**Selected text**
..........

Ole Smoky Moonshine is a moonshine bartenders recommend.
Credit: Ole Smoky Moonshine

“I’m from Virginia near the Blue Ridge Mountains, so the first time I ever had moonshine, it was homemade,” recalls Caleb Elder, who has been a bartender at Ole Smoky’s Nashville distillery since 2019 and the cocktail demonstrator for the company’s Instagram videos. “My dad had a guy that would make it for him at work and it was stored in an old pickle jar, labeled with really bad handwriting and three X’s written in Sharpie on top. But it was so smooth.”

Elder, and his effervescent passion for moonshine, sat down with VinePair to share his professional and personal knowledge on how best to appreciate and enjoy this understated spirit.

Drinking Moonshine Straight and as a Substitution

It’s that characteristic (if unexpected) smoothness that draws in first-time moonshine drinkers. “If you want to try the spirit just as it is and you’re drinking it straight, I always recommend pouring it over ice,” Elder says “In fact, I keep my bottles on ice when I do my tastings.”

The pure, straightforward taste of unflavored moonshine makes it incredibly versatile when it comes to cocktails, especially as a substitute for other alcohols. “It is comparable to vodka so the next time you’re going to do a vodka cranberry or vodka soda, try moonshine instead,” Elder suggests. Another of his favorites is to update the Bloody Mary by using 2 ounces of moonshine over 12 ounces of ice and Bloody Mary mix before straining it and topping it with more moonshine-soaked vegetables. To easily make your own, Elder says, drain and save the liquid from a pickle jar, keeping the pickles in the jar, then fill the jar up halfway with moonshine before topping up with the pickle juice. For a kick, add a few dashes of hot sauce before closing, shaking, and letting sit in the refrigerator for a few hours to marinate.

..........

**Excerpted data**
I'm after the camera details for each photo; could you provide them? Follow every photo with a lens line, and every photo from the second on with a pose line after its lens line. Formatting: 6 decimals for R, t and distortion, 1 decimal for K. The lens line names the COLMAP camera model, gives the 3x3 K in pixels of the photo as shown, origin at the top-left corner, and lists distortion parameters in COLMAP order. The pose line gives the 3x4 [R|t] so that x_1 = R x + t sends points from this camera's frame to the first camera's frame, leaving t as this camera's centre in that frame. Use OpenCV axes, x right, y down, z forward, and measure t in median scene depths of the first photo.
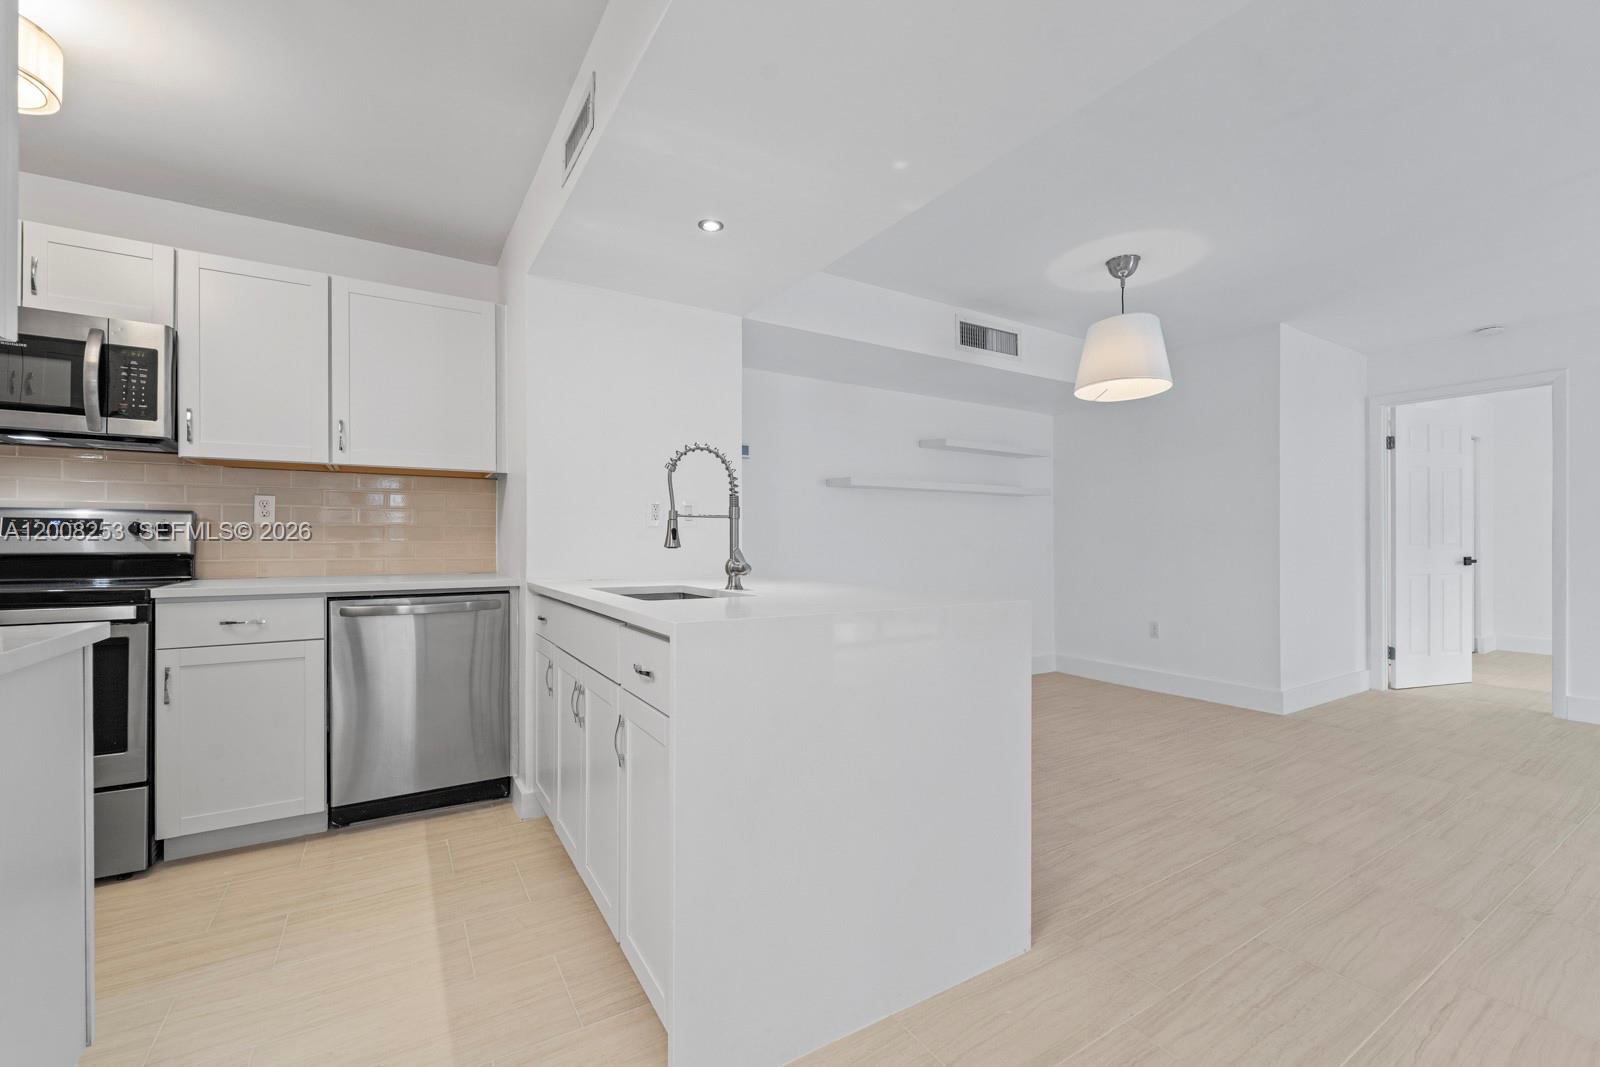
lens RADIAL K [[653.3, 0, 817.4], [0, 653.3, 544.5], [0, 0, 1]] dist [0.002611, -0.000758]
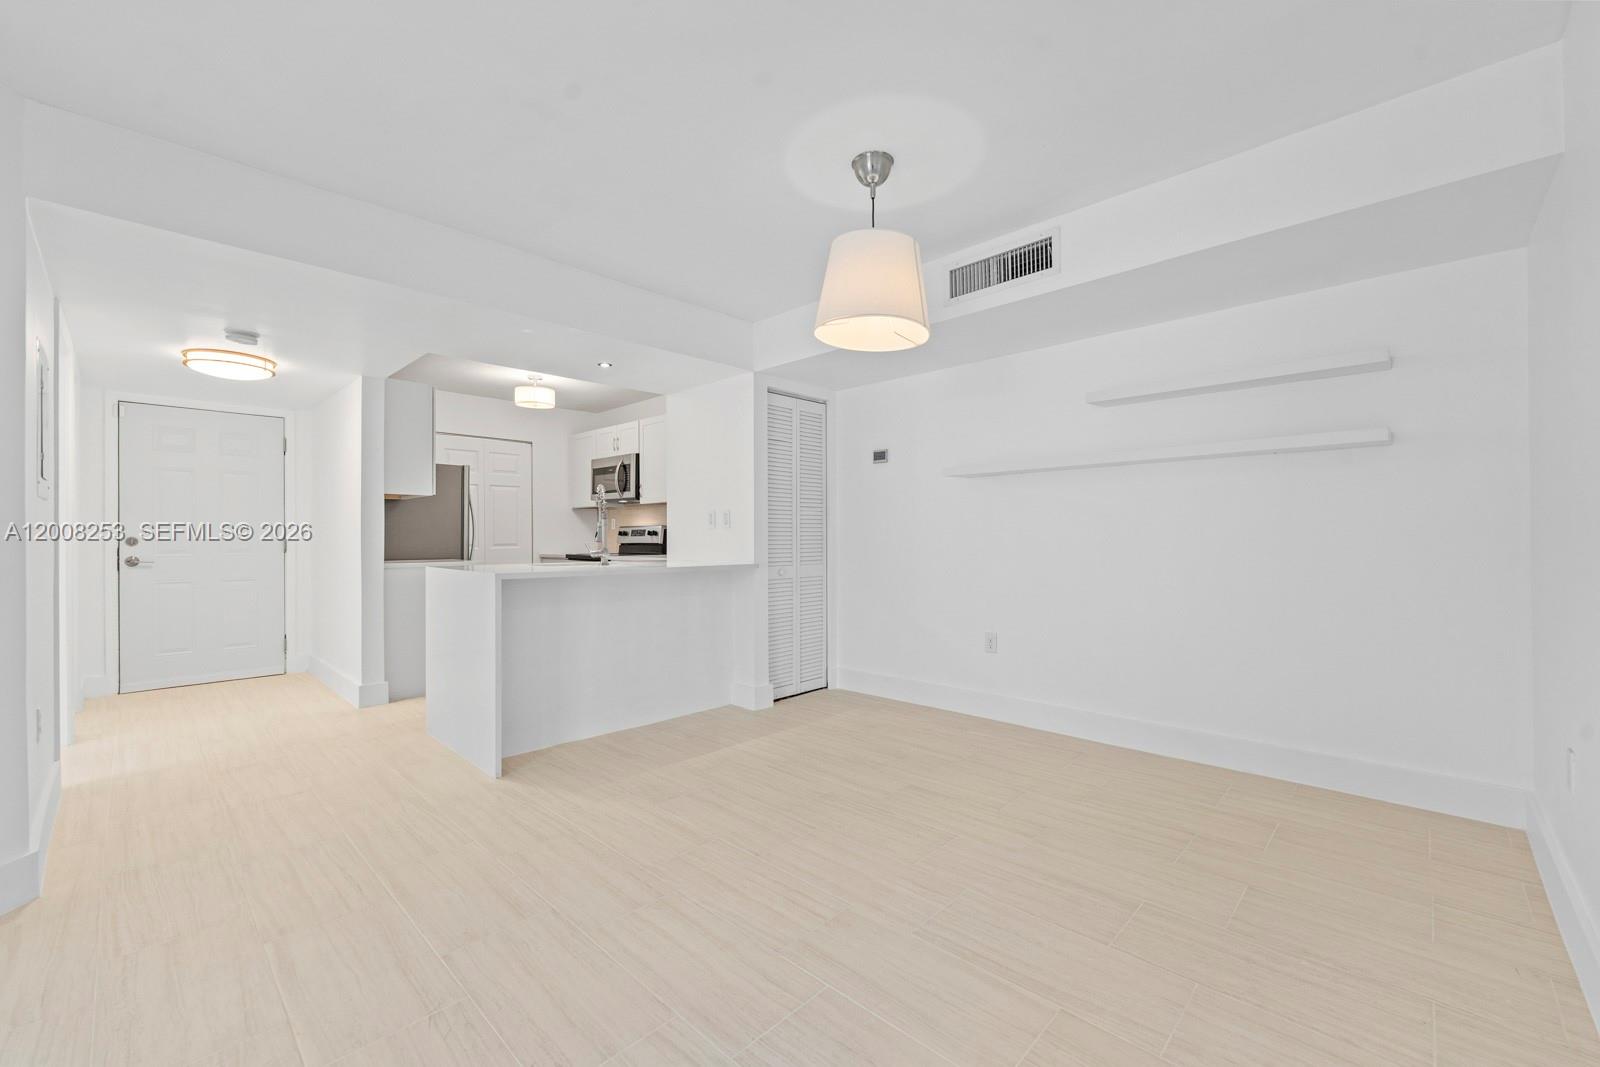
lens RADIAL K [[653.3, 0, 791.9], [0, 653.3, 536.0], [0, 0, 1]] dist [0.002611, -0.000758]
pose [[0.237142, -0.003738, -0.971468, 1.575327], [0.001029, 0.999993, -0.003596, -0.004482], [0.971474, -0.000147, 0.237145, 0.982935]]
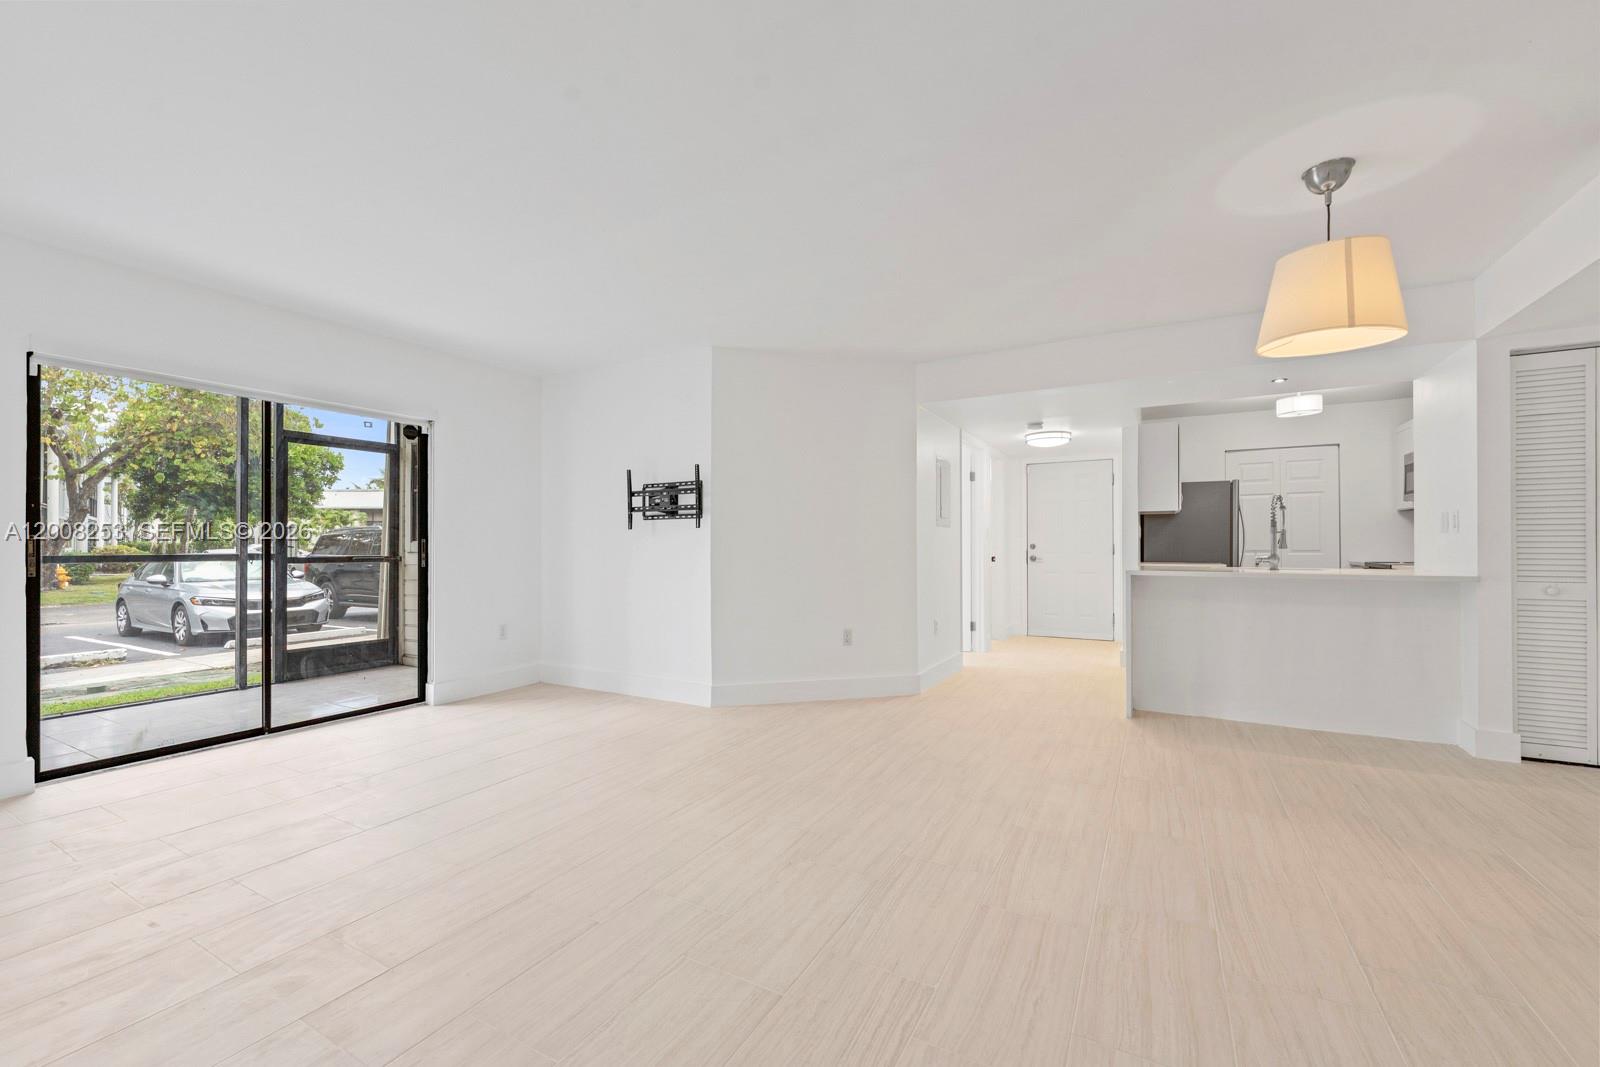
lens RADIAL K [[653.3, 0, 792.6], [0, 653.3, 540.5], [0, 0, 1]] dist [0.002611, -0.000758]
pose [[-0.879668, -0.002503, -0.475581, 1.832990], [0.000372, 0.999982, -0.005951, -0.006846], [0.475588, -0.005412, -0.879652, 1.836798]]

..........

**Tasks to complete**
1. According to the moonshine article, since what year has Caleb Elder worked as a bartender at Ole Smoky's Nashville distillery?
2. For each statement, say whether it agrees with the moonshine article, and quote the words that decide it: (a) The first moonshine Elder ever had was homemade. (b) For drinking moonshine straight, Elder recommends pouring it over ice. (c) Elder compares unflavored moonshine to gin.
3. Extend the moonshine article by writing what comes after its last sentence.
The entries are separate material and are not part of the moonshine article.

**Per-task answers**
1. Since 2019.

2.
(a) Yes: "the first time I ever had moonshine, it was homemade"
(b) Yes: "I always recommend pouring it over ice"
(c) No: "It is comparable to vodka"

3.
While moonshine’s reputation may not have made it a natural substitution for stirred, spirit-forward cocktails previously, it would be a shame to not think of it as such now. “I tell people that moonshine makes the best ‘backyard cocktail,’” Elder says. “You can dress them up, you can dress them down, you can go as simple as you want.” This includes drinks like the Martini or Negroni, he adds, though the key is opting for a moonshine that has lost much of its corn flavor through multiple distillations.

Ole Smoky Moonshine is a moonshine bartenders recommend.
Credit: Ole Smoky Moonshine

Historically, one of the most enticing aspects of crafting moonshine was its relative simplicity and speed to make, which remains largely true to this day. Since the liquor isn’t aged, batches can be turned around in a matter of days without the need for barrels and storage facilities (hence less chance of gaining the attention of the police and tax collectors). But just because it’s quick doesn’t mean it’s easy. Without the ability to rely on time and barrels, achieving the right flavor profile is an art. Ole Smoky, for instance, can distill its base alcohol more than six times to reach the right level of purity before combining it with other flavors.

Amping Up the Flavor With Infusions and Mixers

Another distinct characteristic of moonshine is that it’s just as iconic as a pure liquor as it is infused with flavor. “Traditionally,” explains Elder, “if you were making moonshine at home, you would throw peaches, orange peels, strawberries — whatever you had available to you — and let it sit to infuse the liquid for months.”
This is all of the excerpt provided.